CHALLENGE: Reproduce the material below, substituting "gray backdrop" for each occurrence of "white backdrop" and leaving everything else untouched.
──────── SUPPLIED ENTRIES
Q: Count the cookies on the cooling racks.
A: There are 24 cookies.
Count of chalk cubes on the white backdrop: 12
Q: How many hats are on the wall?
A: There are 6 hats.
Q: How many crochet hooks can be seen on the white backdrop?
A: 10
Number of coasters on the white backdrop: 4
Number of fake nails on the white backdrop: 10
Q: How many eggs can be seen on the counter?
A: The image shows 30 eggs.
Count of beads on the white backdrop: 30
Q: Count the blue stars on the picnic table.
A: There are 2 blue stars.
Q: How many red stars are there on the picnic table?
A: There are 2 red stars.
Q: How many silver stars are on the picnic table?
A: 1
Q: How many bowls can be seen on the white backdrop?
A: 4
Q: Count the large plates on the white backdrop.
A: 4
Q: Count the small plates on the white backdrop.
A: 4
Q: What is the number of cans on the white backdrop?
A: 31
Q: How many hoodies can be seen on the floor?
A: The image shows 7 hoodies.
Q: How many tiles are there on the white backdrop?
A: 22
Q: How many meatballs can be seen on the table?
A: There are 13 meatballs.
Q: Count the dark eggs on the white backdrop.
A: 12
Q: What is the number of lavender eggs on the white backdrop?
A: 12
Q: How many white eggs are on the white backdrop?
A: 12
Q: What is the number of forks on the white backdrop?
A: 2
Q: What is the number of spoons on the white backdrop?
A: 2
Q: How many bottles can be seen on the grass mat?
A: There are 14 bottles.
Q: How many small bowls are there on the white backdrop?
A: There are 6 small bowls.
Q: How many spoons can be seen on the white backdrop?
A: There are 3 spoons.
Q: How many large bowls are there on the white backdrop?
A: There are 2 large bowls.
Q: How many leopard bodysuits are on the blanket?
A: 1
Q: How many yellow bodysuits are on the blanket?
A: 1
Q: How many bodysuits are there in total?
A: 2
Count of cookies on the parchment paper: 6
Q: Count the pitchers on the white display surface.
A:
────────────────
SOLUTION BELOW:
Q: Count the cookies on the cooling racks.
A: There are 24 cookies.
Count of chalk cubes on the gray backdrop: 12
Q: How many hats are on the wall?
A: There are 6 hats.
Q: How many crochet hooks can be seen on the gray backdrop?
A: 10
Number of coasters on the gray backdrop: 4
Number of fake nails on the gray backdrop: 10
Q: How many eggs can be seen on the counter?
A: The image shows 30 eggs.
Count of beads on the gray backdrop: 30
Q: Count the blue stars on the picnic table.
A: There are 2 blue stars.
Q: How many red stars are there on the picnic table?
A: There are 2 red stars.
Q: How many silver stars are on the picnic table?
A: 1
Q: How many bowls can be seen on the gray backdrop?
A: 4
Q: Count the large plates on the gray backdrop.
A: 4
Q: Count the small plates on the gray backdrop.
A: 4
Q: What is the number of cans on the gray backdrop?
A: 31
Q: How many hoodies can be seen on the floor?
A: The image shows 7 hoodies.
Q: How many tiles are there on the gray backdrop?
A: 22
Q: How many meatballs can be seen on the table?
A: There are 13 meatballs.
Q: Count the dark eggs on the gray backdrop.
A: 12
Q: What is the number of lavender eggs on the gray backdrop?
A: 12
Q: How many white eggs are on the gray backdrop?
A: 12
Q: What is the number of forks on the gray backdrop?
A: 2
Q: What is the number of spoons on the gray backdrop?
A: 2
Q: How many bottles can be seen on the grass mat?
A: There are 14 bottles.
Q: How many small bowls are there on the gray backdrop?
A: There are 6 small bowls.
Q: How many spoons can be seen on the gray backdrop?
A: There are 3 spoons.
Q: How many large bowls are there on the gray backdrop?
A: There are 2 large bowls.
Q: How many leopard bodysuits are on the blanket?
A: 1
Q: How many yellow bodysuits are on the blanket?
A: 1
Q: How many bodysuits are there in total?
A: 2
Count of cookies on the parchment paper: 6
Q: Count the pitchers on the white display surface.
A:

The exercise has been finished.